YOUR GOAL:
Only a number is required: how many lines of the material contain the word "SINGH"?

PROVIDED DATA Start Marker

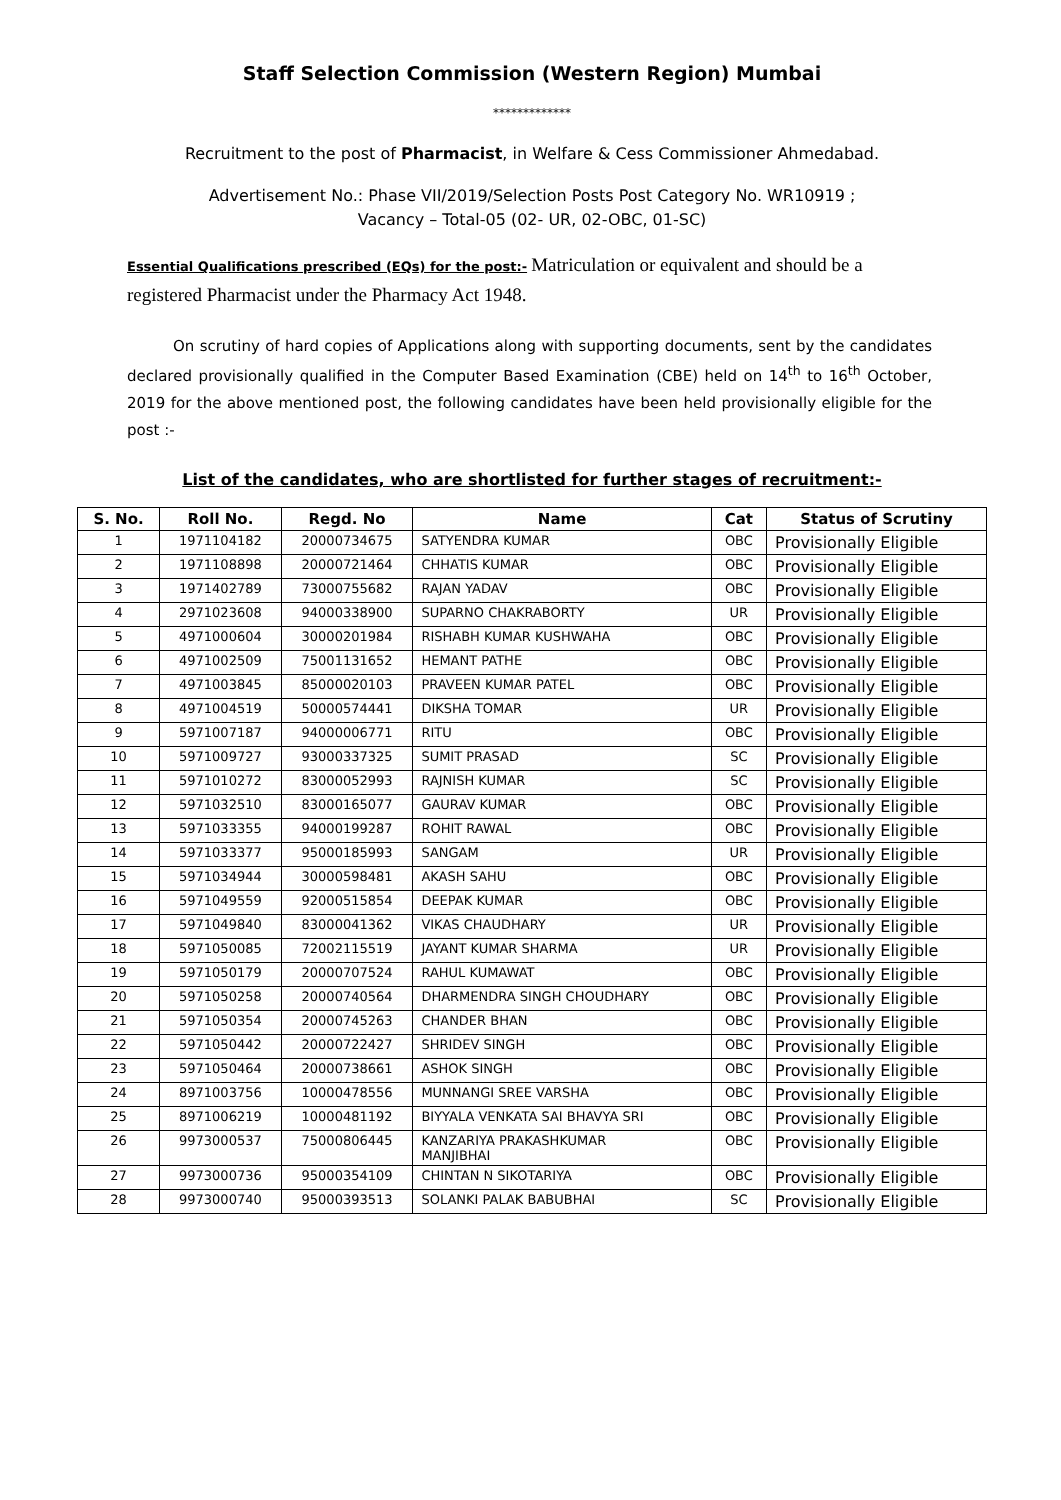Staff Selection Commission (Western Region) Mumbai
*************
Recruitment to the post of Pharmacist, in Welfare & Cess Commissioner Ahmedabad.
Advertisement No.: Phase VII/2019/Selection Posts Post Category No. WR10919 ;
Vacancy – Total-05 (02- UR, 02-OBC, 01-SC)
Essential Qualifications prescribed (EQs) for the post:- Matriculation or equivalent and should be a registered Pharmacist under the Pharmacy Act 1948.
On scrutiny of hard copies of Applications along with supporting documents, sent by the candidates declared provisionally qualified in the Computer Based Examination (CBE) held on 14<sup>th</sup> to 16<sup>th</sup> October, 2019 for the above mentioned post, the following candidates have been held provisionally eligible for the post :-
List of the candidates, who are shortlisted for further stages of recruitment:-
| S. No. | Roll No. | Regd. No | Name | Cat | Status of Scrutiny |
| --- | --- | --- | --- | --- | --- |
| 1 | 1971104182 | 20000734675 | SATYENDRA KUMAR | OBC | Provisionally Eligible |
| 2 | 1971108898 | 20000721464 | CHHATIS KUMAR | OBC | Provisionally Eligible |
| 3 | 1971402789 | 73000755682 | RAJAN YADAV | OBC | Provisionally Eligible |
| 4 | 2971023608 | 94000338900 | SUPARNO CHAKRABORTY | UR | Provisionally Eligible |
| 5 | 4971000604 | 30000201984 | RISHABH KUMAR KUSHWAHA | OBC | Provisionally Eligible |
| 6 | 4971002509 | 75001131652 | HEMANT PATHE | OBC | Provisionally Eligible |
| 7 | 4971003845 | 85000020103 | PRAVEEN KUMAR PATEL | OBC | Provisionally Eligible |
| 8 | 4971004519 | 50000574441 | DIKSHA TOMAR | UR | Provisionally Eligible |
| 9 | 5971007187 | 94000006771 | RITU | OBC | Provisionally Eligible |
| 10 | 5971009727 | 93000337325 | SUMIT PRASAD | SC | Provisionally Eligible |
| 11 | 5971010272 | 83000052993 | RAJNISH KUMAR | SC | Provisionally Eligible |
| 12 | 5971032510 | 83000165077 | GAURAV KUMAR | OBC | Provisionally Eligible |
| 13 | 5971033355 | 94000199287 | ROHIT RAWAL | OBC | Provisionally Eligible |
| 14 | 5971033377 | 95000185993 | SANGAM | UR | Provisionally Eligible |
| 15 | 5971034944 | 30000598481 | AKASH SAHU | OBC | Provisionally Eligible |
| 16 | 5971049559 | 92000515854 | DEEPAK KUMAR | OBC | Provisionally Eligible |
| 17 | 5971049840 | 83000041362 | VIKAS CHAUDHARY | UR | Provisionally Eligible |
| 18 | 5971050085 | 72002115519 | JAYANT KUMAR SHARMA | UR | Provisionally Eligible |
| 19 | 5971050179 | 20000707524 | RAHUL KUMAWAT | OBC | Provisionally Eligible |
| 20 | 5971050258 | 20000740564 | DHARMENDRA SINGH CHOUDHARY | OBC | Provisionally Eligible |
| 21 | 5971050354 | 20000745263 | CHANDER BHAN | OBC | Provisionally Eligible |
| 22 | 5971050442 | 20000722427 | SHRIDEV SINGH | OBC | Provisionally Eligible |
| 23 | 5971050464 | 20000738661 | ASHOK SINGH | OBC | Provisionally Eligible |
| 24 | 8971003756 | 10000478556 | MUNNANGI SREE VARSHA | OBC | Provisionally Eligible |
| 25 | 8971006219 | 10000481192 | BIYYALA VENKATA SAI BHAVYA SRI | OBC | Provisionally Eligible |
| 26 | 9973000537 | 75000806445 | KANZARIYA PRAKASHKUMAR MANJIBHAI | OBC | Provisionally Eligible |
| 27 | 9973000736 | 95000354109 | CHINTAN N SIKOTARIYA | OBC | Provisionally Eligible |
| 28 | 9973000740 | 95000393513 | SOLANKI PALAK BABUBHAI | SC | Provisionally Eligible |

PROVIDED DATA End Marker

RESPONSE BOX:
3